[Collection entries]

++++++++++++++++++++

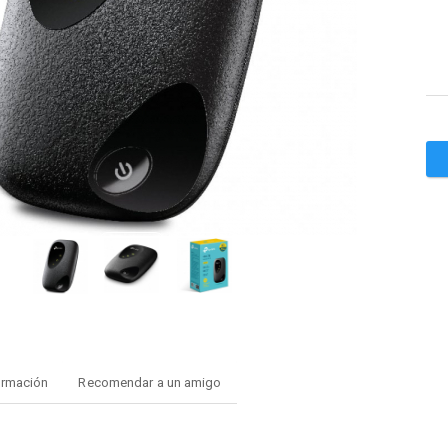
ormación
Recomendar a un amigo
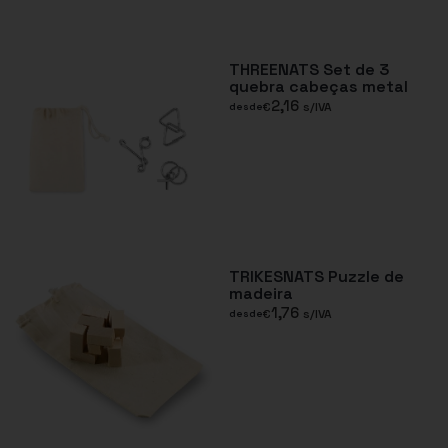
THREENATS Set de 3
quebra cabeças metal
2,16
€
s/IVA
desde
TRIKESNATS Puzzle de
madeira
1,76
€
s/IVA
desde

++++++++++++++++++++

Each line of the records is to be reproduced exactly, and each picture dropped.

ormación
Recomendar a un amigo
THREENATS Set de 3
quebra cabeças metal
2,16
€
s/IVA
desde
TRIKESNATS Puzzle de
madeira
1,76
€
s/IVA
desde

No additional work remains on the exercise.